Records from a data source

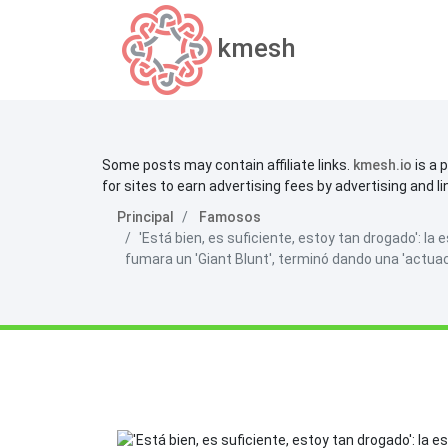
kmesh
Some posts may contain affiliate links.
kmesh.io
is a 
for sites to earn advertising fees by advertising and l
Principal
Famosos
'Está bien, es suficiente, estoy tan drogado': la
fumara un 'Giant Blunt', terminó dando una 'actuaci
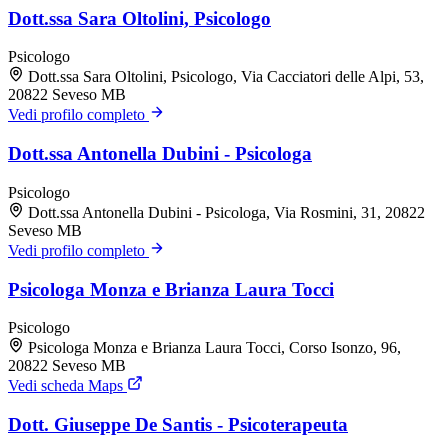
Dott.ssa Sara Oltolini, Psicologo
Psicologo
Dott.ssa Sara Oltolini, Psicologo, Via Cacciatori delle Alpi, 53,
20822 Seveso MB
Vedi profilo completo
Dott.ssa Antonella Dubini - Psicologa
Psicologo
Dott.ssa Antonella Dubini - Psicologa, Via Rosmini, 31, 20822
Seveso MB
Vedi profilo completo
Psicologa Monza e Brianza Laura Tocci
Psicologo
Psicologa Monza e Brianza Laura Tocci, Corso Isonzo, 96,
20822 Seveso MB
Vedi scheda Maps
Dott. Giuseppe De Santis - Psicoterapeuta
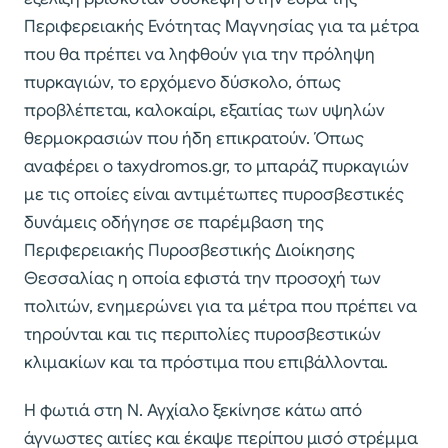
Περιφερειακής Ενότητας Μαγνησίας για τα μέτρα
που θα πρέπει να ληφθούν για την πρόληψη
πυρκαγιών, το ερχόμενο δύσκολο, όπως
προβλέπεται, καλοκαίρι, εξαιτίας των υψηλών
θερμοκρασιών που ήδη επικρατούν. Όπως
αναφέρει ο taxydromos.gr, το μπαράζ πυρκαγιών
με τις οποίες είναι αντιμέτωπες πυροσβεστικές
δυνάμεις οδήγησε σε παρέμβαση της
Περιφερειακής Πυροσβεστικής Διοίκησης
Θεσσαλίας η οποία εφιστά την προσοχή των
πολιτών, ενημερώνει για τα μέτρα που πρέπει να
τηρούνται και τις περιπολίες πυροσβεστικών
κλιμακίων και τα πρόστιμα που επιβάλλονται.
Η φωτιά στη Ν. Αγχίαλο ξεκίνησε κάτω από
άγνωστες αιτίες και έκαψε περίπου μισό στρέμμα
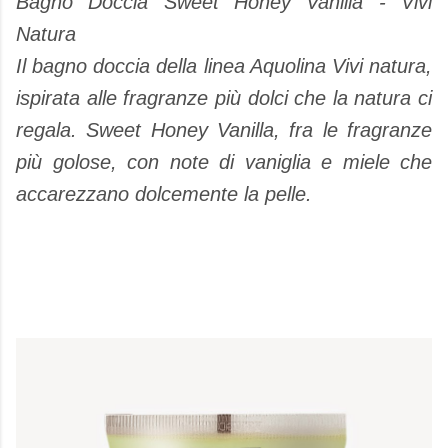
Bagno Doccia Sweet Honey Vanilla - Vivi
Natura
Il bagno doccia della linea Aquolina Vivi natura,
ispirata alle fragranze più dolci che la natura ci
regala. Sweet Honey Vanilla, fra le fragranze
più golose, con note di vaniglia e miele che
accarezzano dolcemente la pelle.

= Task statement =
Restate all of the data word for word and include no pictures.

= Task output =
kmesh
Some posts may contain affiliate links.
kmesh.io
is a 
for sites to earn advertising fees by advertising and l
Principal
Famosos
'Está bien, es suficiente, estoy tan drogado': la
fumara un 'Giant Blunt', terminó dando una 'actuaci
Dott.ssa Sara Oltolini, Psicologo
Psicologo
Dott.ssa Sara Oltolini, Psicologo, Via Cacciatori delle Alpi, 53,
20822 Seveso MB
Vedi profilo completo
Dott.ssa Antonella Dubini - Psicologa
Psicologo
Dott.ssa Antonella Dubini - Psicologa, Via Rosmini, 31, 20822
Seveso MB
Vedi profilo completo
Psicologa Monza e Brianza Laura Tocci
Psicologo
Psicologa Monza e Brianza Laura Tocci, Corso Isonzo, 96,
20822 Seveso MB
Vedi scheda Maps
Dott. Giuseppe De Santis - Psicoterapeuta
Περιφερειακής Ενότητας Μαγνησίας για τα μέτρα
που θα πρέπει να ληφθούν για την πρόληψη
πυρκαγιών, το ερχόμενο δύσκολο, όπως
προβλέπεται, καλοκαίρι, εξαιτίας των υψηλών
θερμοκρασιών που ήδη επικρατούν. Όπως
αναφέρει ο taxydromos.gr, το μπαράζ πυρκαγιών
με τις οποίες είναι αντιμέτωπες πυροσβεστικές
δυνάμεις οδήγησε σε παρέμβαση της
Περιφερειακής Πυροσβεστικής Διοίκησης
Θεσσαλίας η οποία εφιστά την προσοχή των
πολιτών, ενημερώνει για τα μέτρα που πρέπει να
τηρούνται και τις περιπολίες πυροσβεστικών
κλιμακίων και τα πρόστιμα που επιβάλλονται.
Η φωτιά στη Ν. Αγχίαλο ξεκίνησε κάτω από
άγνωστες αιτίες και έκαψε περίπου μισό στρέμμα
Bagno Doccia Sweet Honey Vanilla - Vivi
Natura
Il bagno doccia della linea Aquolina Vivi natura,
ispirata alle fragranze più dolci che la natura ci
regala. Sweet Honey Vanilla, fra le fragranze
più golose, con note di vaniglia e miele che
accarezzano dolcemente la pelle.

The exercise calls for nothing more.